The old woman bent down and gave the bright breathing thing into her hands and then she caught up drunken Lottie. “This way.”

Through a square hall filled with bales and hundreds of parrots (but the parrots were only on the wall-paper) down a narrow passage where the parrots persisted in flying past Kezia with her lamp.

“Be very quiet,” warned the grandmother, putting down Lottie and opening the dining-room door. “Poor little mother has got such a headache.”

Linda Burnell, in a long cane chair, with her feet on a hassock, and a plaid over her knees, lay before a crackling fire. Burnell and Beryl sat at the table in the middle of the room eating a dish of fried chops and drinking tea out of a brown china teapot. Over the back of her mother’s chair leaned Isabel. She had a comb in her fingers and in a gentle absorbed fashion she was combing the curls from her mother’s forehead. Outside the pool of lamp and firelight the room stretched dark and bare to the hollow windows.

“Are those the children?” But Linda did not really care; she did not even open her eyes to see.
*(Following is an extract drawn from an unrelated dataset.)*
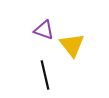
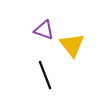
black line: rotated 8 degrees counterclockwise
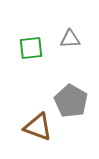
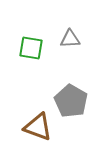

“Put down the lamp, Kezia,” said Aunt Beryl, “or we shall have the house on fire before we are out of the packing cases. More tea, Stanley?”

“Well, you might just give me five-eighths of a cup,” said Burnell, leaning across the table. “Have another chop, Beryl. Tip-top meat, isn’t it? Not too lean and not too fat.” He turned to his wife. “You’re sure you won’t change your mind, Linda darling?”

“The very thought of it is enough.” She raised one eyebrow in the way she had. The grandmother brought the children bread and milk and they sat up to table, flushed and sleepy behind the wavy steam.

“I had meat for my supper,” said Isabel, still combing gently.

“I had a whole chop for my supper, the bone and all and Worcester sauce. Didn’t I, father?”

“Oh, don’t boast, Isabel,” said Aunt Beryl.

Isabel looked astounded. “I wasn’t boasting, was I, Mummy? I never thought of boasting. I thought they would like to know. I only meant to tell them.”

“Very well. That’s enough,” said Burnell. He pushed back his plate, took a tooth-pick out of his pocket and began picking his strong white teeth.

“You might see that Fred has a bite of something in the kitchen before he goes, will you, mother?”

“Yes, Stanley.” The old woman turned to go.

“Oh, hold on half a jiffy. I suppose nobody knows where my slippers were put? I suppose I shall not be able to get at them for a month or two—what?”